Benactyzine

Clinical data
- AHFS/Drugs.com: International Drug Names
- Routes of administration: Oral
- ATC code: none;

Legal status
- Legal status: BR: Class C1 (Other controlled substances); In general: ℞ (Prescription only);

Identifiers
- IUPAC name 2-(diethylamino)ethyl hydroxy(diphenyl)acetate;
- CAS Number: 302-40-9;
- PubChem CID: 9330;
- DrugBank: DB09023;
- ChemSpider: 8966;
- UNII: 595EG71R3F;
- KEGG: D07498;
- ChEMBL: ChEMBL70352;
- CompTox Dashboard (EPA): DTXSID0022644 ;
- ECHA InfoCard: 100.005.568

Chemical and physical data
- Formula: C_{20}H_{25}NO_{3}
- Molar mass: 327.424 g·mol^{−1}
- 3D model (JSmol): Interactive image;
- SMILES O=C(OCCN(CC)CC)C(O)(c1ccccc1)c2ccccc2;
- InChI InChI=1S/C20H25NO3/c1-3-21(4-2)15-16-24-19(22)20(23,17-11-7-5-8-12-17)18-13-9-6-10-14-18/h5-14,23H,3-4,15-16H2,1-2H3; Key:IVQOFBKHQCTVQV-UHFFFAOYSA-N;

= Benactyzine =

Chemical compound

Benactyzine is an anticholinergic drug that was used in the treatment of clinical depression and anxiety disorders before it was pulled from the U.S. market by the FDA due to serious side effects.
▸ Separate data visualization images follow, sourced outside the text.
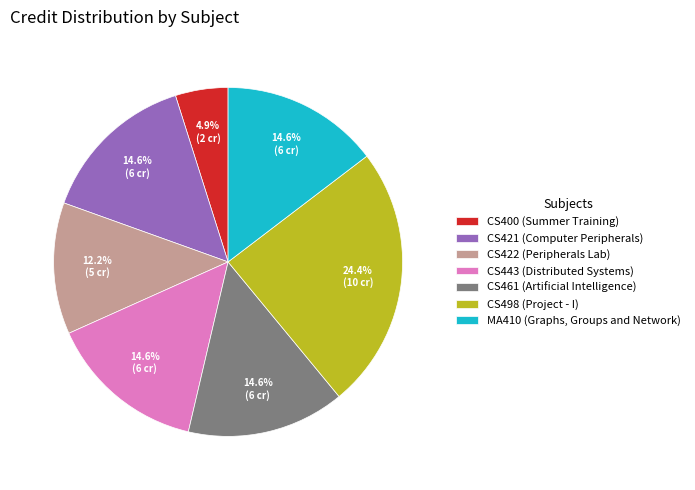

Which category has the biggest portion of the pie?

CS498 (Project - I)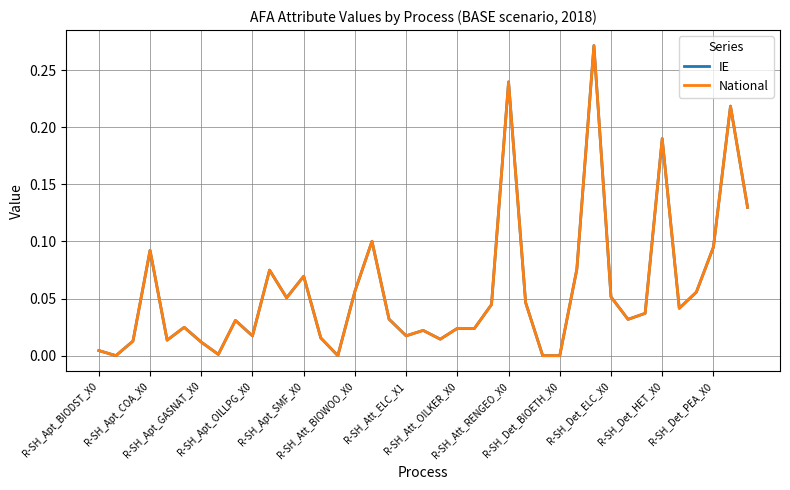

True or false: National and IE intersect in this chart.

False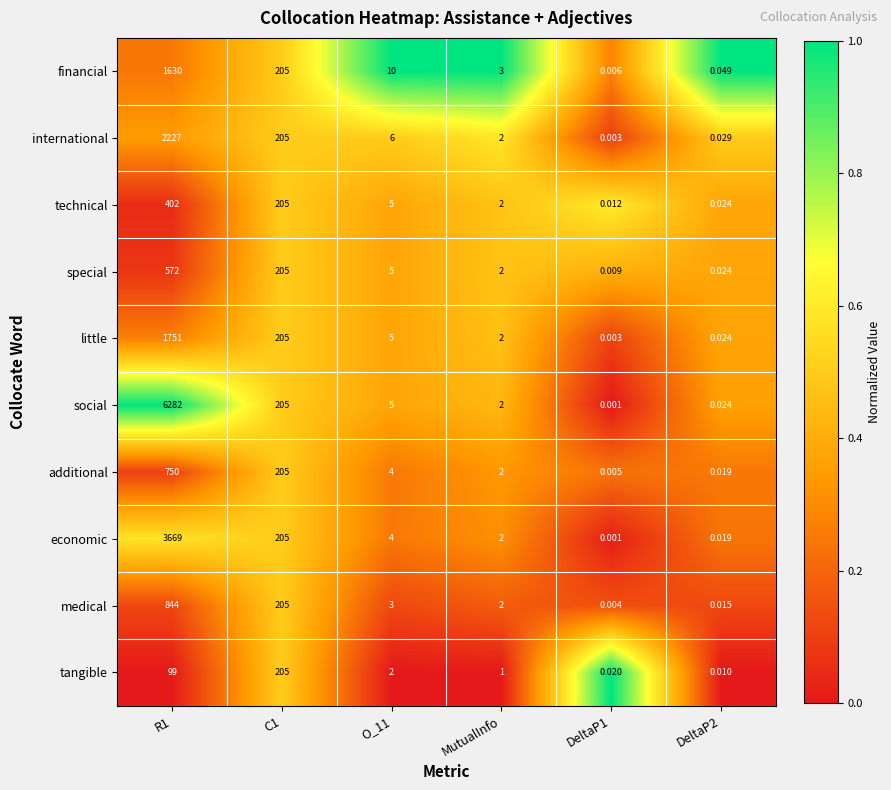

How many series are shown in this chart?

10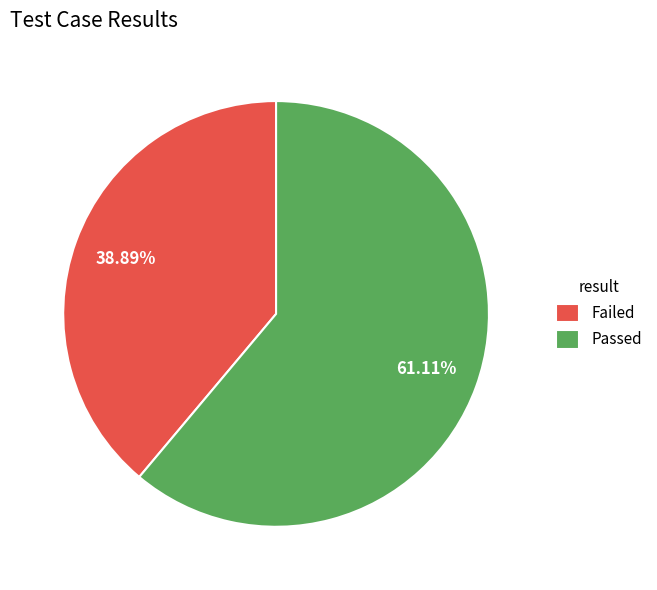

Do Passed and Failed together represent more than half of the pie?

Yes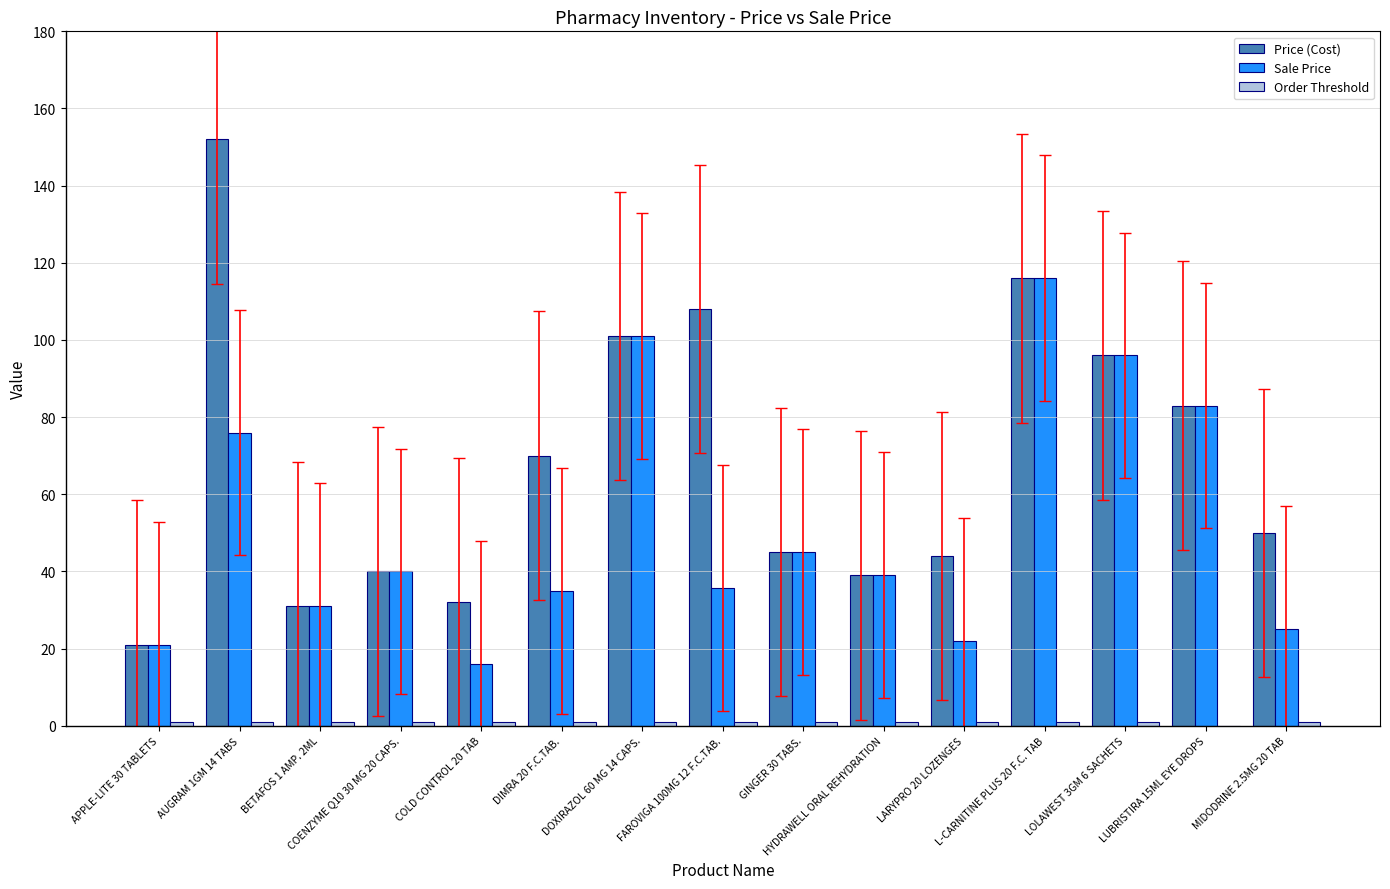

Which series has the largest total across all categories?

Price (Cost)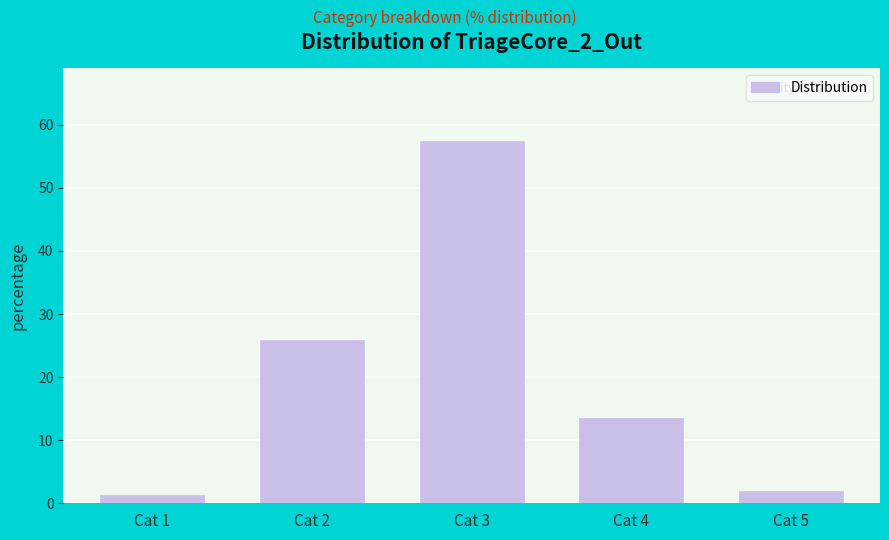

Reading left to right, transcribe all the data shown in this chart.

Cat 1=1.3	Cat 2=25.9	Cat 3=57.4	Cat 4=13.5	Cat 5=1.9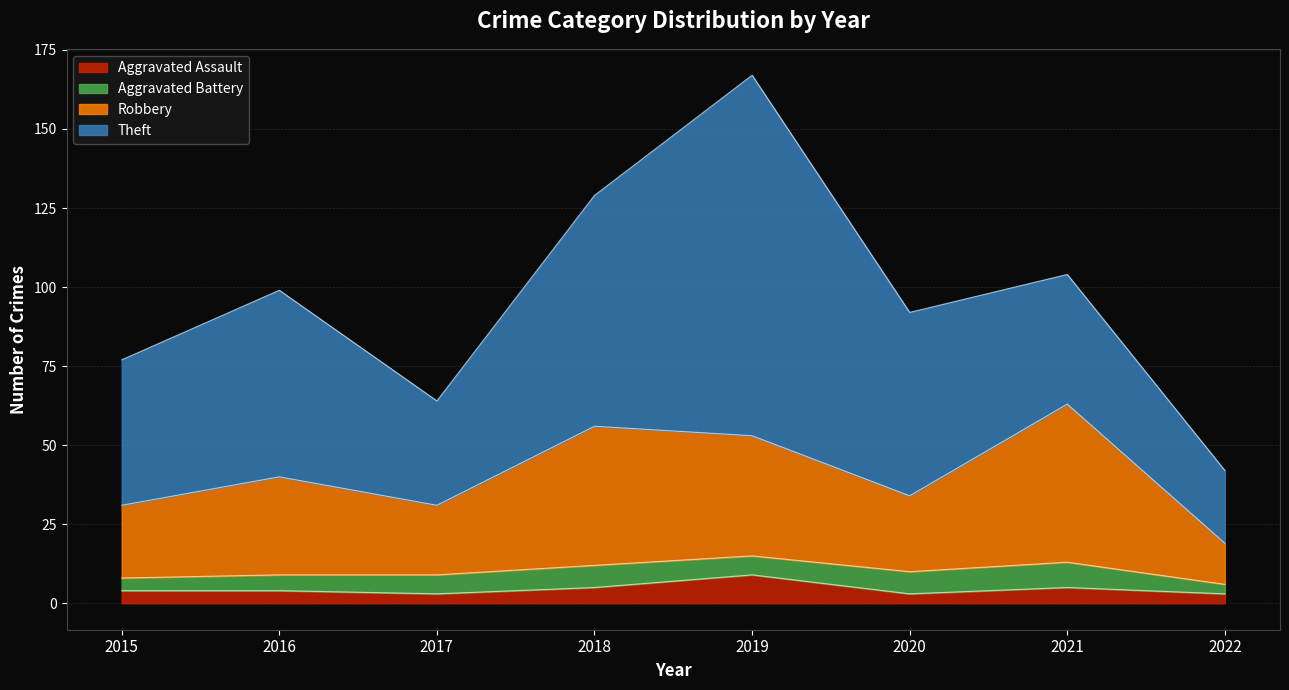

At which category is the sum across all series the highest?

2019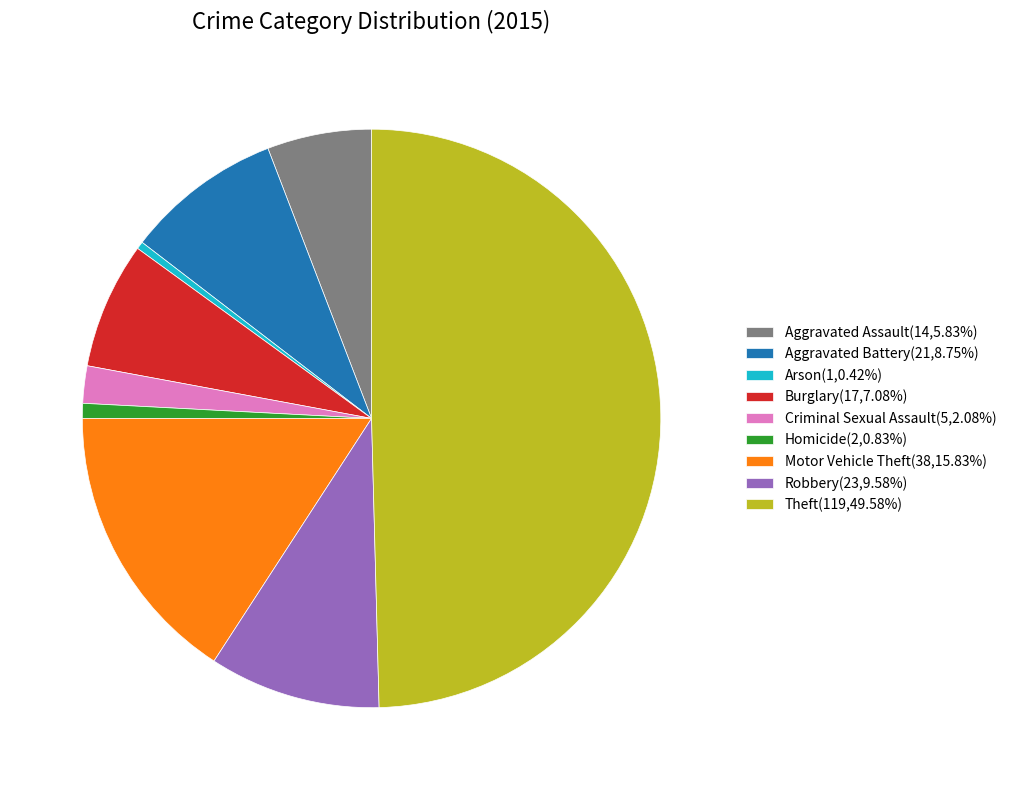

How many slices are in this pie chart?

9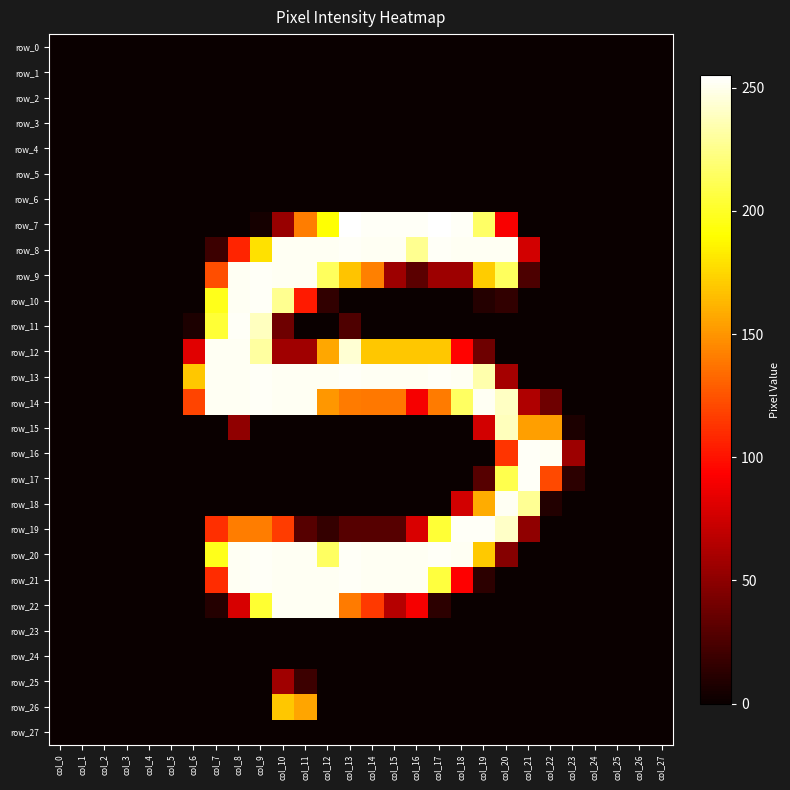

Which has a higher value, col_9 or col_16?

col_9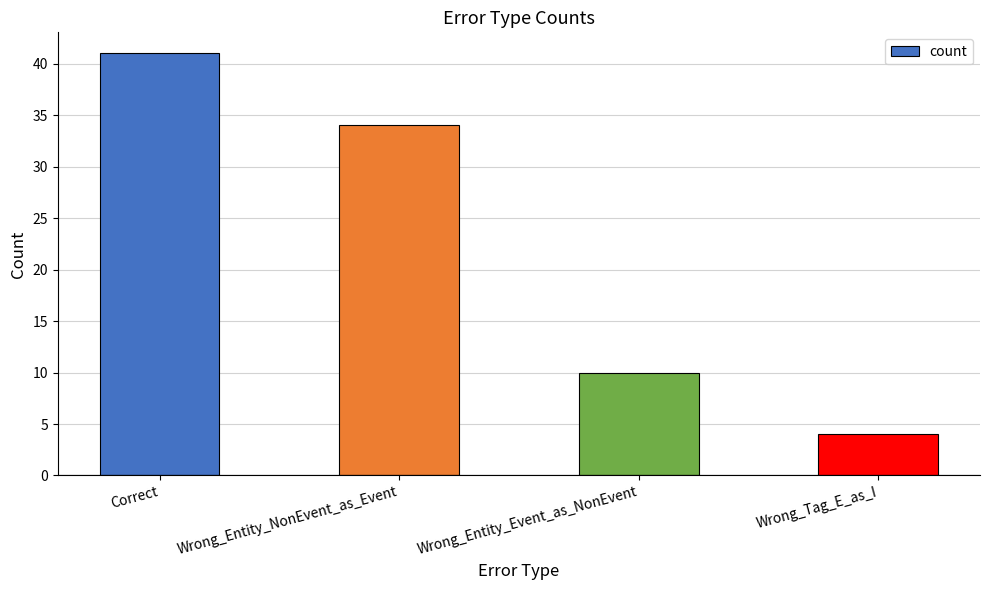

Are the bars horizontal?

No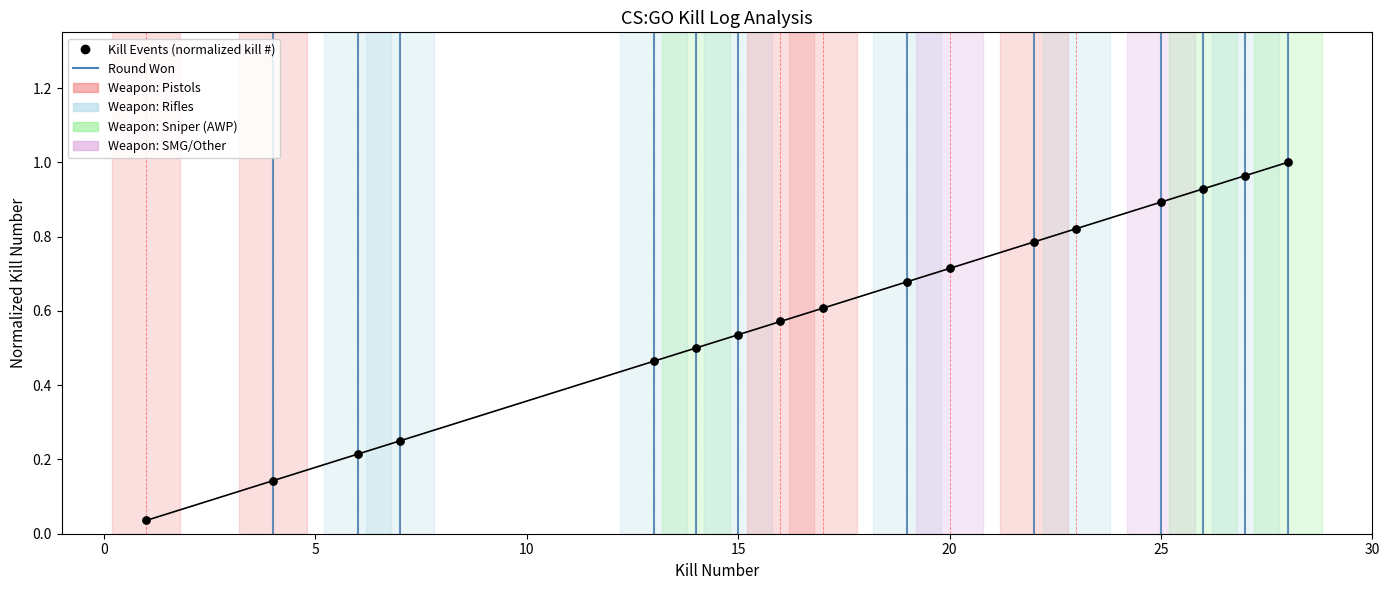

What is the range of X values (max minus min)?

27.0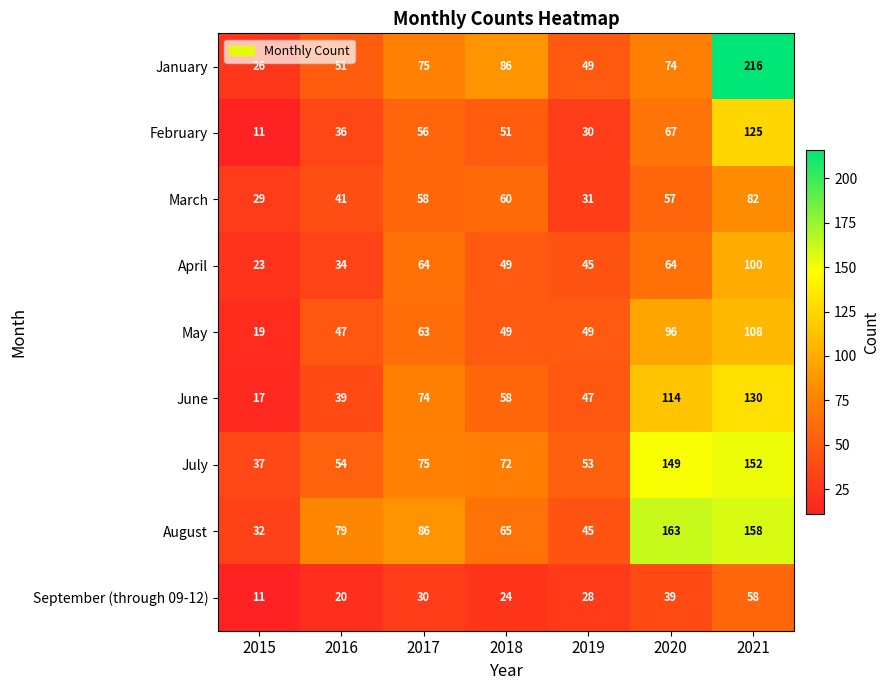

At which label does August reach its peak?

2020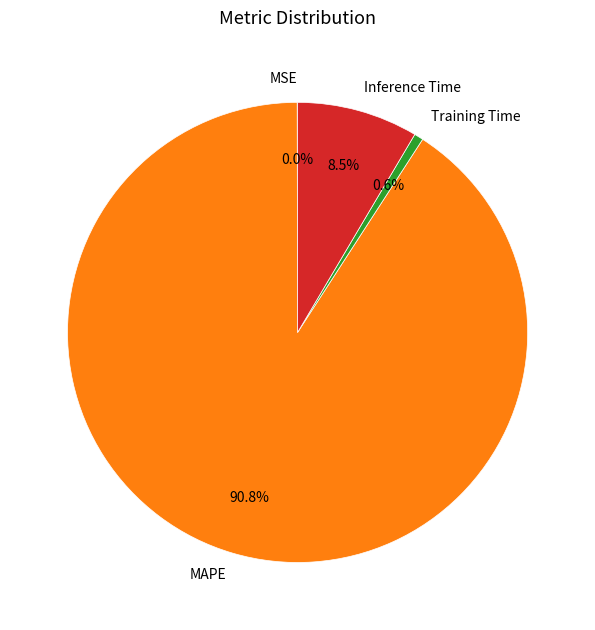

Is Inference Time the majority of the pie?

No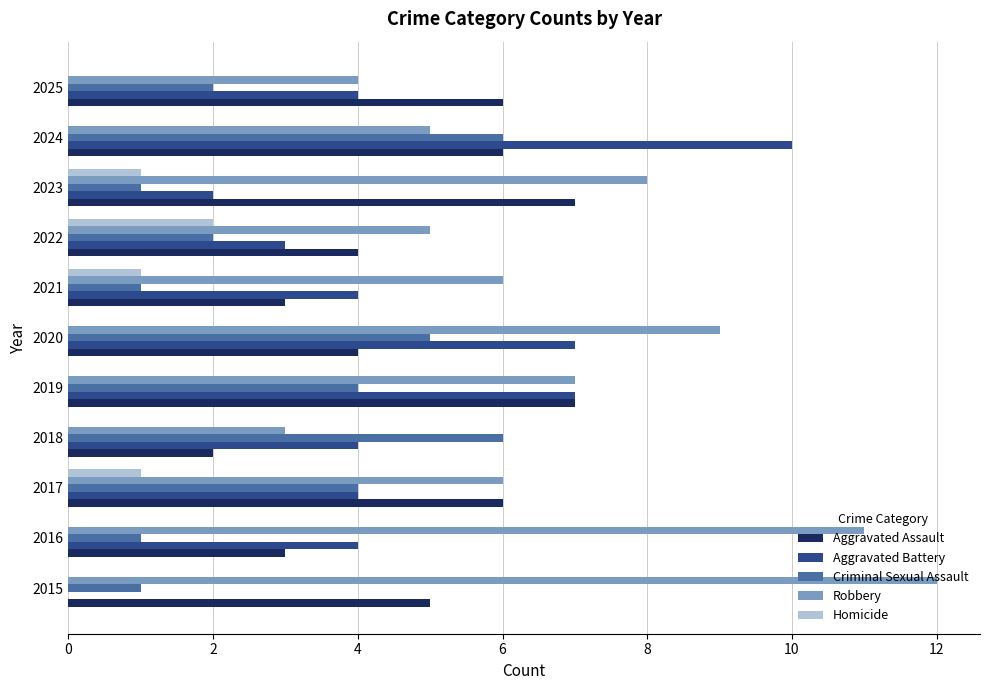

The Homicide series shows 0 at 2018. True or false?

True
Its use for these indications was limited by side effects such as dry mouth and nausea, and at high doses it can cause more severe symptoms such as deliriant and hallucinogenic effects. "Large doses of benactyzine in normal subjects may produce a state resembling the action of mescaline or LSD."

Brand names have included: Suavitil, Phebex, Phobex, Cedad, Cevanol, Deprol, Lucidil, Morcain, Nutinal, Parasan. While there was some tentative evidence of effectiveness when combined with meprobamate, with the medication no longer available it is not clinically important.

== History ==
Benactyzine was brought to market in the US in 1957 by Merck under the tradename, Suavitil.